Twelve years passed. When his wife's father died, Narada took over the farm. The crops were more abundant each season, and during those years three beautiful children were born to this loving couple. Narada had everything that anyone might want. This was the happiest time of his entire life.
The twelfth year turned out to be a time of natural disasters. An extraordinarily violent rainy season resulted in flooding that destroyed the crops and swept away the thatched huts. One night the farm-hands fled. The next morning the torrents rose until even the high ground of Narada's own cottage had to be abandoned.
Their youngest child perched on his shoulder, one hand supporting his wife while with the other he led his two older children, Narada waded out into the swirling thigh-high waters. Losing his footing in the slippery mud, he lurched forward, pitching the smallest child from his shoulder headlong into the swelling stream.

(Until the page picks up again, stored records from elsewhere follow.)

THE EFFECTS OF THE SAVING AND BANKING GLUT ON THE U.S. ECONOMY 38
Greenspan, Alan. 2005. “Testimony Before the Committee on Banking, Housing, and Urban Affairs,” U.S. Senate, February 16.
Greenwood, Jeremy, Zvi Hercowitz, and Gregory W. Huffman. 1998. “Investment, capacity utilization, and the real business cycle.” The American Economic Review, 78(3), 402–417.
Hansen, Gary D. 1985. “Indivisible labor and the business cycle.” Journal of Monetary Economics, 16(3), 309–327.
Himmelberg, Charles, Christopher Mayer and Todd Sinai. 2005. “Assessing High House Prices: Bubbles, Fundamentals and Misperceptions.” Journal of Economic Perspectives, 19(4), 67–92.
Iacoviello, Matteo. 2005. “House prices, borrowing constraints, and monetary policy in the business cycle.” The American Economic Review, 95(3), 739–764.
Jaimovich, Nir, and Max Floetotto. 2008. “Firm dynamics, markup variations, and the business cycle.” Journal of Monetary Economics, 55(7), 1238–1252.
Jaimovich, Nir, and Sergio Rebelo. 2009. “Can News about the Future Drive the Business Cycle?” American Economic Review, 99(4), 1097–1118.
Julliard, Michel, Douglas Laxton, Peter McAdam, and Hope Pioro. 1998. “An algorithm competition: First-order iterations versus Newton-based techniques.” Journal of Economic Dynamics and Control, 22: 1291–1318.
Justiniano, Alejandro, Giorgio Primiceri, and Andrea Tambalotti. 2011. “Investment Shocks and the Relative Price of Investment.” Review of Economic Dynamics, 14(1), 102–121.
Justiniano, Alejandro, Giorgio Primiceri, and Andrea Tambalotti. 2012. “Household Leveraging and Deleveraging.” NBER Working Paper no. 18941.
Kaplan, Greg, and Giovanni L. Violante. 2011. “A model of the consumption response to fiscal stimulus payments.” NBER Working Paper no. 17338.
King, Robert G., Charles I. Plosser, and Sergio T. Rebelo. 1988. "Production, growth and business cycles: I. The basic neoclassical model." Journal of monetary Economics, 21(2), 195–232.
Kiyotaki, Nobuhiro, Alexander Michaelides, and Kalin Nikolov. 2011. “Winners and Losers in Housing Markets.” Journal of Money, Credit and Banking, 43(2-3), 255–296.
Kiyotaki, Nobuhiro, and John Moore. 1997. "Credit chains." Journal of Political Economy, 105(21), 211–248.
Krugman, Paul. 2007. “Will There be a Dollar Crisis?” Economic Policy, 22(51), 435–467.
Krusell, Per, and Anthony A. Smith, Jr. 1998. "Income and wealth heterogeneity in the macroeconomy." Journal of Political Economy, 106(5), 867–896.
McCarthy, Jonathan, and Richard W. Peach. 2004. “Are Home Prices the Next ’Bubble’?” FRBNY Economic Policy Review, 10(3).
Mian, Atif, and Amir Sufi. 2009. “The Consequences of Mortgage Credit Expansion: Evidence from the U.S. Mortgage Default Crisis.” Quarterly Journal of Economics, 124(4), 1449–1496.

In a desperate grab to try to save the baby, Narada released his hold on his wife and their other children. The baby was swept away in the rushing waters, and the others along with him.
None could be saved. All were gone. How could it be? Narada had been the happiest of men. He had had a lovely wife and three wonderful children. Now all were drowned. He had become the most successful farmer in the whole valley, and now the crops were gone as were his friends and his home.
Weeping in bewilderment and feeling more sorrow than he had experienced in all of his life, Narada stood dazedly midst the waters swirling up above his knees. Alone and devastated, he knew that everything and everyone he cared about were lost to him forever.
And then all at once the swirling currents were gone. Looking down at the dry sand beneath his feet, Narada saw that the only water that remained filled a small cup that unaccountably appeared in his hand. He was startled to hear a familiar voice. Looking up, just ahead of him he saw Vishnu stretched out in a shady spot on this barren desert. Smiling serenely, Vishnu asked teasingly: “Sweet Narada, what took you so long?”